Tipe orang yang pelit itu adalah tipe orang yang paling dibenci oleh masyarakat. Orang semacam ini akan sulit mencapai kebahagiaan. Bahkan orang pelit tidak akan segan untuk tidak memberi bantuan kepada orang yang sedang membutuhkan, misalnya saja ada tetangga yang mengalami musibah, mereka akan bersikap acuh tak acuh serta tidak akan memberikan bantuan kepada mereka.

Menurut survey yang dilakukan oleh American Psychological Assicoation, dari 312.382 responden yang diujikan, sekitar 90% responden merasakan perasaan yang bahagia ketika memberi bantuan kepada orang lain, sedangkan 10% responden lainnya mengatakan alasan yang lain.

Dari angka 90% tersebut bisa disimpulkan bahwa “memberi” ( dalam artian yang positif ) memberikan perasaan bahagia kepada pelakunya.
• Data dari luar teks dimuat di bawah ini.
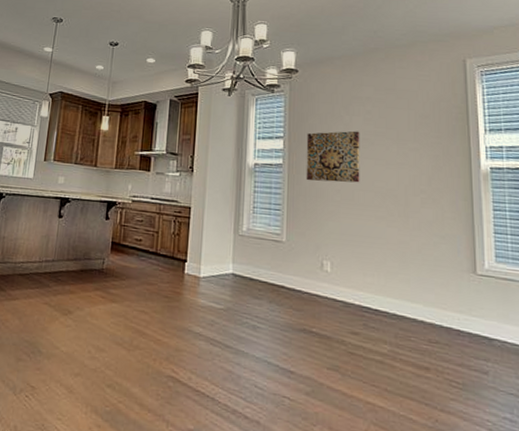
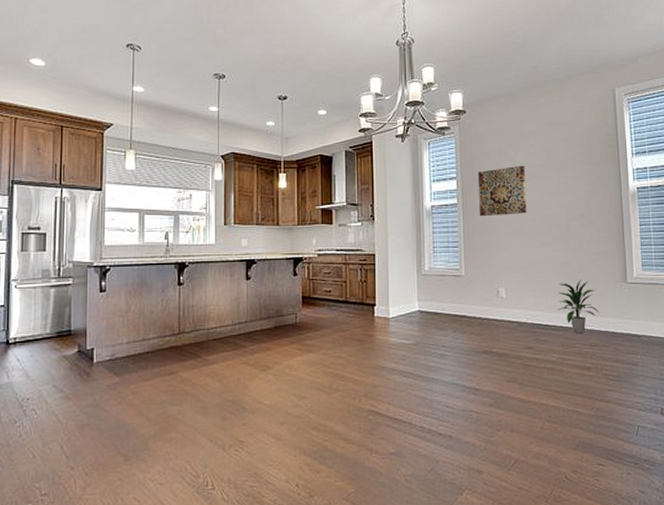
indoor plant: none [391,262,441,327] -> present [558,279,599,334]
Nah buat mereka yang pelit, memberi menjadi kata yang terlarang, itu berarti mereka sudah mencoret salah satu faktor yang bisa membuat bahagia. Jadi apakah kalian termasuk orang yang pelit ? Jika iya, maka ubahlah sifat jelek tersebut dan cobalah untuk beramal, sedikit atau banyak, amal tetaplah amal dan membantu tetaplah membantu. Ingatlah apa yang ditabur itulah yang akan kalian panen nantinya.